Assigned task
The answer is the first line of the listing and every line after it through the one containing "30: (531, 103, 988.81)", exact, with pictures removed.

Recorded information
===============

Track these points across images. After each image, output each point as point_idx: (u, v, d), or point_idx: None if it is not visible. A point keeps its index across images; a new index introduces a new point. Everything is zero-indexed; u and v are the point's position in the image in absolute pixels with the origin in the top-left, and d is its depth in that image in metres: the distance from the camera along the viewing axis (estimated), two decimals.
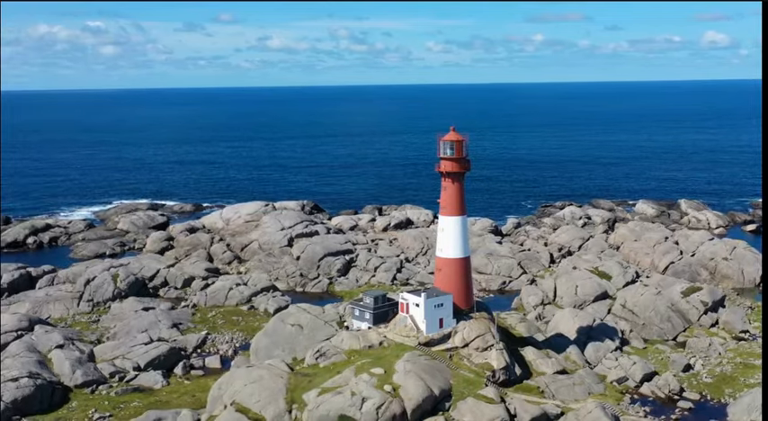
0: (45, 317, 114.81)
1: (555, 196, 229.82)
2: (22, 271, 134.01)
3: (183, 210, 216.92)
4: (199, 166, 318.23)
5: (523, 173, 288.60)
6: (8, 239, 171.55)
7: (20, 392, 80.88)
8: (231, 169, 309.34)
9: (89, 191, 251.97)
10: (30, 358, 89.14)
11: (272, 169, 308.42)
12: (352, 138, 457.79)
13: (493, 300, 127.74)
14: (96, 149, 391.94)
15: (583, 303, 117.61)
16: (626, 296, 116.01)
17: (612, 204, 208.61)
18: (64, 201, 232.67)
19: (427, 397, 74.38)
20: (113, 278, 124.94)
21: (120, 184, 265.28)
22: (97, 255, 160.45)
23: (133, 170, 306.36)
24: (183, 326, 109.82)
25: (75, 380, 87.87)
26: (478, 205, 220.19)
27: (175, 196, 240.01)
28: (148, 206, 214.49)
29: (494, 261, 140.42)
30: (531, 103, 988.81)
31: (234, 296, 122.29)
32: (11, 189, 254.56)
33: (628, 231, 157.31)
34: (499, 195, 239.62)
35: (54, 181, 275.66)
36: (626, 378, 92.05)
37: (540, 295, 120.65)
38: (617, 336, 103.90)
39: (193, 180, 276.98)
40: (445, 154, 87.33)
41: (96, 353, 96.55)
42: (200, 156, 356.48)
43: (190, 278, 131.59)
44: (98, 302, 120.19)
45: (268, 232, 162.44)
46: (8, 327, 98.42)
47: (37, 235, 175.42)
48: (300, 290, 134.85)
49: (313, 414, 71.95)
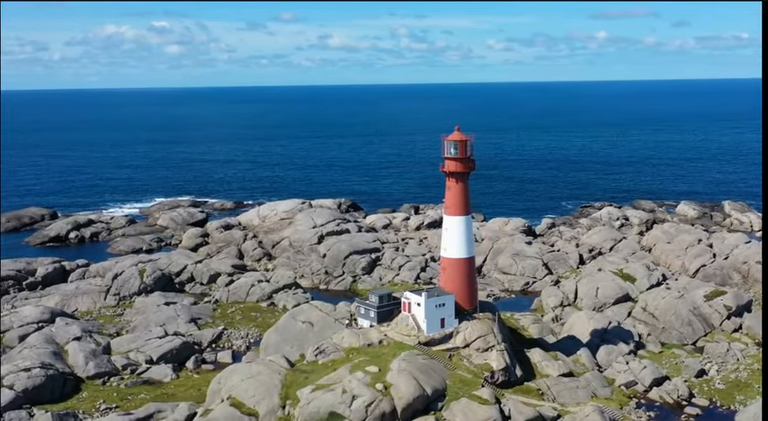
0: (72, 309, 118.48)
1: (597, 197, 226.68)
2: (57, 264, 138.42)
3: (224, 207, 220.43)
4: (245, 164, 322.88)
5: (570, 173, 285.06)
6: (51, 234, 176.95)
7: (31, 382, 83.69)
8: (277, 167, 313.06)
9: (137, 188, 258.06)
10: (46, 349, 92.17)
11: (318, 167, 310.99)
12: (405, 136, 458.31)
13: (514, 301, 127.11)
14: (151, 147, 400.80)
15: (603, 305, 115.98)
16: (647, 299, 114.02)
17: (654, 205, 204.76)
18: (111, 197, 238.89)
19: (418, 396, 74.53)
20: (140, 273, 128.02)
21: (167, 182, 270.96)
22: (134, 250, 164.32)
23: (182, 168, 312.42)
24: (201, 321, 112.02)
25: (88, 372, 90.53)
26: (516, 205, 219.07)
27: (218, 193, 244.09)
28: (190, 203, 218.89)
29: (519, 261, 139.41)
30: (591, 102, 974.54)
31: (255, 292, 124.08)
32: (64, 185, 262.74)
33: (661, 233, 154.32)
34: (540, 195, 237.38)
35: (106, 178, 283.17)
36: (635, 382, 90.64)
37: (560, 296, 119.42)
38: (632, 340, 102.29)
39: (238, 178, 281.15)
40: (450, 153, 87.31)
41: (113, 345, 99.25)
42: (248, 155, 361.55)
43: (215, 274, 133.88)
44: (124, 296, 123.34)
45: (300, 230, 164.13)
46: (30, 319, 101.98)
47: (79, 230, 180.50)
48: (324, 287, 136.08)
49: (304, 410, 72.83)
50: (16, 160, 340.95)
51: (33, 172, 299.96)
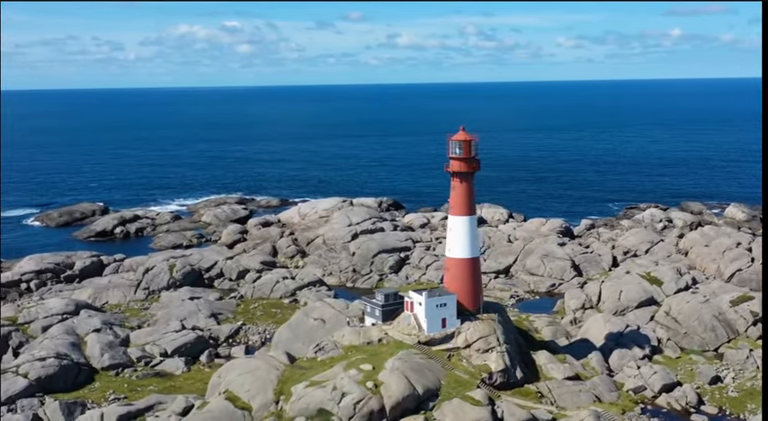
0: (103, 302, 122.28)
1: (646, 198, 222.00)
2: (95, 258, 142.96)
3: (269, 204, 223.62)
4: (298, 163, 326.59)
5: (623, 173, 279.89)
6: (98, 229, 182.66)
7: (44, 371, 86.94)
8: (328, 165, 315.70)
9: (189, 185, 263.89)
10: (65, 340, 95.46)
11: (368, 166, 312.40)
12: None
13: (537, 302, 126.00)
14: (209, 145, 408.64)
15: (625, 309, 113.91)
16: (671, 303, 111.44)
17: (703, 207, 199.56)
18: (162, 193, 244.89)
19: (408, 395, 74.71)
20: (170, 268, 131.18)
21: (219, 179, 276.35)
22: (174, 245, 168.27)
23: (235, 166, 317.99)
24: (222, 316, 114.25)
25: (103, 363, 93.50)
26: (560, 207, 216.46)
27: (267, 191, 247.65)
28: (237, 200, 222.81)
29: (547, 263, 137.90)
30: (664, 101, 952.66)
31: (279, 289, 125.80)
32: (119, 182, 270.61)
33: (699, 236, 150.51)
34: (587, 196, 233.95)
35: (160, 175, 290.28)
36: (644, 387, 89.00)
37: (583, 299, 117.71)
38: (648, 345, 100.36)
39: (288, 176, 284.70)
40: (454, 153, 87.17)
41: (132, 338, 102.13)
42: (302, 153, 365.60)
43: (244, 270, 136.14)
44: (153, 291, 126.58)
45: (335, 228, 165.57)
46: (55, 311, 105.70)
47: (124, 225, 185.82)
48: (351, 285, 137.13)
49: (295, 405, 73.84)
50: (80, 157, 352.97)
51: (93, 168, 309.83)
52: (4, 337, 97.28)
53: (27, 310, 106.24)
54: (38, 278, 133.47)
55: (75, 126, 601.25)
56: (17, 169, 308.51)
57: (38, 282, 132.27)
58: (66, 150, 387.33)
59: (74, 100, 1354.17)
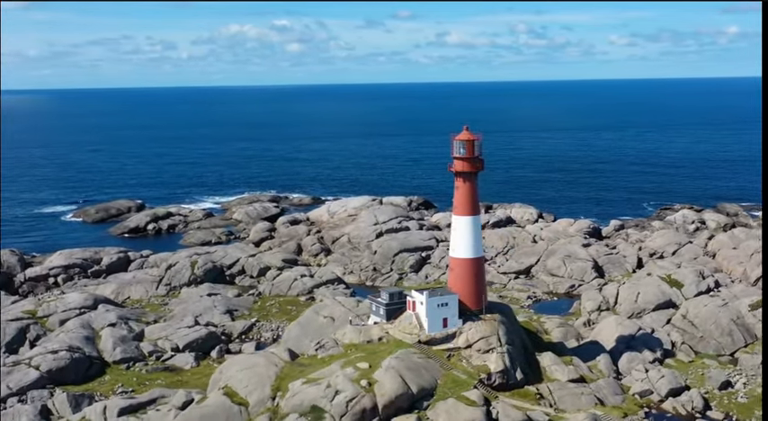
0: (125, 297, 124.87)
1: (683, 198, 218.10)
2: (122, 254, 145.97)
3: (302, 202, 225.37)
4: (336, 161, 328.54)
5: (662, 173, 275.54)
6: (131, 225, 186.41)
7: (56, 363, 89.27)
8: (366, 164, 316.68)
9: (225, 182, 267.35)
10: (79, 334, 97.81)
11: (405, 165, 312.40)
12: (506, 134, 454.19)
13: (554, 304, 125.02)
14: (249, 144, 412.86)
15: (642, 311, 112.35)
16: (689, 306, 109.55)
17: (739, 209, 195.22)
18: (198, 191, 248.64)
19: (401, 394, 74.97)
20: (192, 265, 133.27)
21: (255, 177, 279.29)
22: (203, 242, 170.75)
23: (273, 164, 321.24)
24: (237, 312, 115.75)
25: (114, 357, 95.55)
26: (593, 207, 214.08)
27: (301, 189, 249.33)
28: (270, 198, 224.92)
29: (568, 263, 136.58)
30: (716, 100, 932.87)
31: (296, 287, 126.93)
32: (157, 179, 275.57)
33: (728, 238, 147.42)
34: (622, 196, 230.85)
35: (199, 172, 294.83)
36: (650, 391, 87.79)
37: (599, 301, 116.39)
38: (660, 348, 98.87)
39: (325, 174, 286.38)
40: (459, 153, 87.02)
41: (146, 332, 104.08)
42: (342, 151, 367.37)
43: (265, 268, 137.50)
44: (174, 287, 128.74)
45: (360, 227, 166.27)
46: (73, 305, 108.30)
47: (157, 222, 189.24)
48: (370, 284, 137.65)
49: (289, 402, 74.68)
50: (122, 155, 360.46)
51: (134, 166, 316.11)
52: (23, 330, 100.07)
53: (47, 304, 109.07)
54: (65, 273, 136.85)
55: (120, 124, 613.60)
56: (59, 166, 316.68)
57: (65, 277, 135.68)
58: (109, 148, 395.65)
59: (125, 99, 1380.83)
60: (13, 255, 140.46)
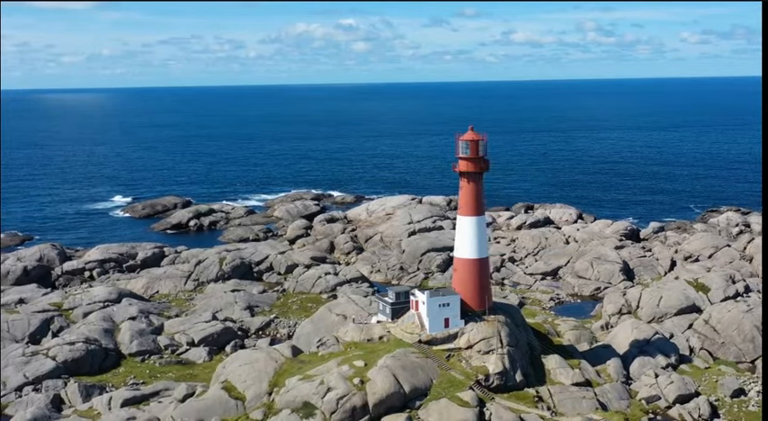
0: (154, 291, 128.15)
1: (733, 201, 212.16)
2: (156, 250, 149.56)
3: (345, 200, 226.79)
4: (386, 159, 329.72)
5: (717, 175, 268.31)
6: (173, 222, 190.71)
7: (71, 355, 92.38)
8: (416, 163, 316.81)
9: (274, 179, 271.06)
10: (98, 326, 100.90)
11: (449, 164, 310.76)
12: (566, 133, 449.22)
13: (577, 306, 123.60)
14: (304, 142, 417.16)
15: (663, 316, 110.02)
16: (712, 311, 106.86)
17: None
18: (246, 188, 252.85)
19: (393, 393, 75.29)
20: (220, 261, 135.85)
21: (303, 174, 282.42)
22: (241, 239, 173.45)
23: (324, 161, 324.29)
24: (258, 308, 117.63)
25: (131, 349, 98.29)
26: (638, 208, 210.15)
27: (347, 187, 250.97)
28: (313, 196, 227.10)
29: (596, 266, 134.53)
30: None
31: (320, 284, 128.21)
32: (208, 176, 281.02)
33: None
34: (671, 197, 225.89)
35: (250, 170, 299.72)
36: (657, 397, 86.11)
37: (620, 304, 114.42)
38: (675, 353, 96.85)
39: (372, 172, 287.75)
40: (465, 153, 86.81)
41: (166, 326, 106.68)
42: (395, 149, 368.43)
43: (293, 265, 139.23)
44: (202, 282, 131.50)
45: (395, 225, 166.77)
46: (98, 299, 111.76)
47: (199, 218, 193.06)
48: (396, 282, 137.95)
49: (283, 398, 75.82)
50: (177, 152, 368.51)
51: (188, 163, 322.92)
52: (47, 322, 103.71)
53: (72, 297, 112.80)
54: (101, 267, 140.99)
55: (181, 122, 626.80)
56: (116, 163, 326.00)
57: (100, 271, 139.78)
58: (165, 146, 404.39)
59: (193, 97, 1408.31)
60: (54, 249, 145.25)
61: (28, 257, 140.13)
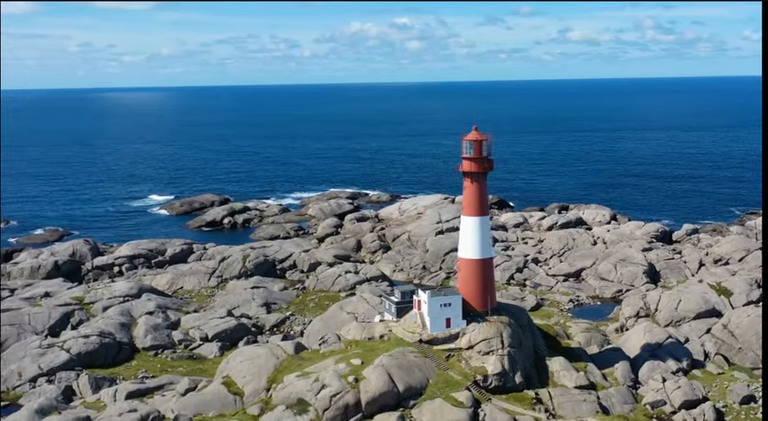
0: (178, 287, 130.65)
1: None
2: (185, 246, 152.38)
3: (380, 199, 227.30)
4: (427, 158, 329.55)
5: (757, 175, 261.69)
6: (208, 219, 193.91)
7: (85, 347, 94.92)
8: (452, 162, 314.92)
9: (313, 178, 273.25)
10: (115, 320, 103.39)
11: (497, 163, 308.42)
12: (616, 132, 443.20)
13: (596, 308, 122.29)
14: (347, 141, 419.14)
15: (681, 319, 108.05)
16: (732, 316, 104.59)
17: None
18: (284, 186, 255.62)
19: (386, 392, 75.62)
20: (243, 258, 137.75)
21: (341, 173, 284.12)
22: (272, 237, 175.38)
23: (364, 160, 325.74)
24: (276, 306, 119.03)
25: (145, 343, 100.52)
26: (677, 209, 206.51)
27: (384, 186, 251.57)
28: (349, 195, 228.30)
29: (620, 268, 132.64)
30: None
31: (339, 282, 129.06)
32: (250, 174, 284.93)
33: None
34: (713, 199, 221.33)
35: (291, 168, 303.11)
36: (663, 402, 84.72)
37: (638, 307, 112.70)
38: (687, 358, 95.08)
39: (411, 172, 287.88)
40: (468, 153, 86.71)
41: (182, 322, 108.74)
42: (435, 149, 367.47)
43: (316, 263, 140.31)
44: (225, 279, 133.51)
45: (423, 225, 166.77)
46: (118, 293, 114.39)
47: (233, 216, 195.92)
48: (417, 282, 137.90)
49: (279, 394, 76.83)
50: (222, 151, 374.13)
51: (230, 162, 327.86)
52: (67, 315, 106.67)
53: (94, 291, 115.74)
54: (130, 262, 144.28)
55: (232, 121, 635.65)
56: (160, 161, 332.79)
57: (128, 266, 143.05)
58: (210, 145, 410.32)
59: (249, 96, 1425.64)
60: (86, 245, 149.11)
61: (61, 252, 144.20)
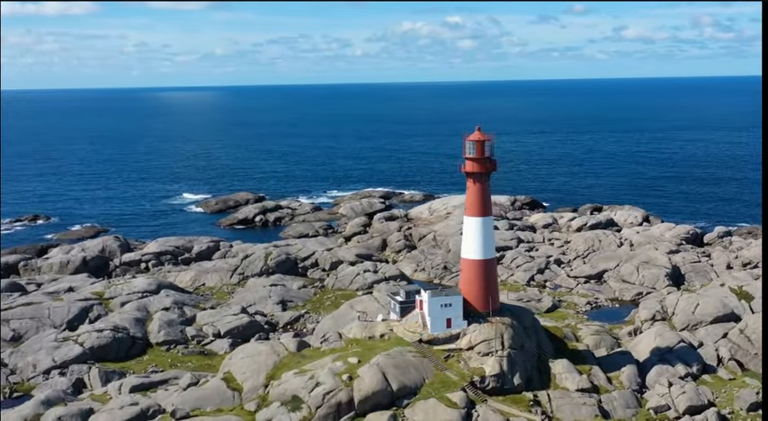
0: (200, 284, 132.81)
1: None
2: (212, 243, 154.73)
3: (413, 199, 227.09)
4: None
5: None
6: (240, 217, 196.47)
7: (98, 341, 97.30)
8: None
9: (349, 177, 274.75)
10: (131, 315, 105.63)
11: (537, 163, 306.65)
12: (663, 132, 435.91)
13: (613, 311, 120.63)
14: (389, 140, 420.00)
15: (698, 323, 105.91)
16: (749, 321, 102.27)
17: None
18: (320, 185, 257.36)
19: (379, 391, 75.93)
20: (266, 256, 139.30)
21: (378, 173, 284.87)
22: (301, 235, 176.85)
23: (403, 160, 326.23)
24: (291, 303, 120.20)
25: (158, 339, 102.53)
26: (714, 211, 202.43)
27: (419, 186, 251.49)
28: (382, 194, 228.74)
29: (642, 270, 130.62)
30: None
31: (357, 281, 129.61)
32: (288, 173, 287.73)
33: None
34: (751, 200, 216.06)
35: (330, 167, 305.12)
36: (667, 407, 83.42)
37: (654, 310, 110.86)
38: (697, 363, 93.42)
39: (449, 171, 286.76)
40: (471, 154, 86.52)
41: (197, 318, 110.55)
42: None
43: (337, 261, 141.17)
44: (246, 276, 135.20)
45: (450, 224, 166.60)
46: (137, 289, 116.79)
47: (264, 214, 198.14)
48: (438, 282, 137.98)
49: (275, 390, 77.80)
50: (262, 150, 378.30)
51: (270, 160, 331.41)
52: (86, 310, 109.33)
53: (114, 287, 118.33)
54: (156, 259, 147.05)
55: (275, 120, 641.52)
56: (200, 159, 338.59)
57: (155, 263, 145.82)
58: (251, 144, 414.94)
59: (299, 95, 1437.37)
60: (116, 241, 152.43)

===============

Reply to the exercise
Track these points across images. After each image, output each point as point_idx: (u, v, d), or point_idx: None if it is not visible. A point keeps its index across images; a new index introduces a new point. Everything is zero-indexed; u and v are the point's position in the image in absolute pixels with the origin in the top-left, and d is its depth in that image in metres: the distance from the camera along the viewing axis (estimated), two decimals.
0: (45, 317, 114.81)
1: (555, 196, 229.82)
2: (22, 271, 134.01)
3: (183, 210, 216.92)
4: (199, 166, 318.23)
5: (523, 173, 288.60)
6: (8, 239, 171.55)
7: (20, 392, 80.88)
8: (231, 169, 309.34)
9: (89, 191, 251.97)
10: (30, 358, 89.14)
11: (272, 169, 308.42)
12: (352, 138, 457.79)
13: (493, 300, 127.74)
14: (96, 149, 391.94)
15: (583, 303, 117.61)
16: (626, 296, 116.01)
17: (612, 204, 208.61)
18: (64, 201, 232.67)
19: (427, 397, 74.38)
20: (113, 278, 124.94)
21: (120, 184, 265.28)
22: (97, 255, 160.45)
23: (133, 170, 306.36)
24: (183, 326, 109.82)
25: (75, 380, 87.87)
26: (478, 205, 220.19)
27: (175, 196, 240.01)
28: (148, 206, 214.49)
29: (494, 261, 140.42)
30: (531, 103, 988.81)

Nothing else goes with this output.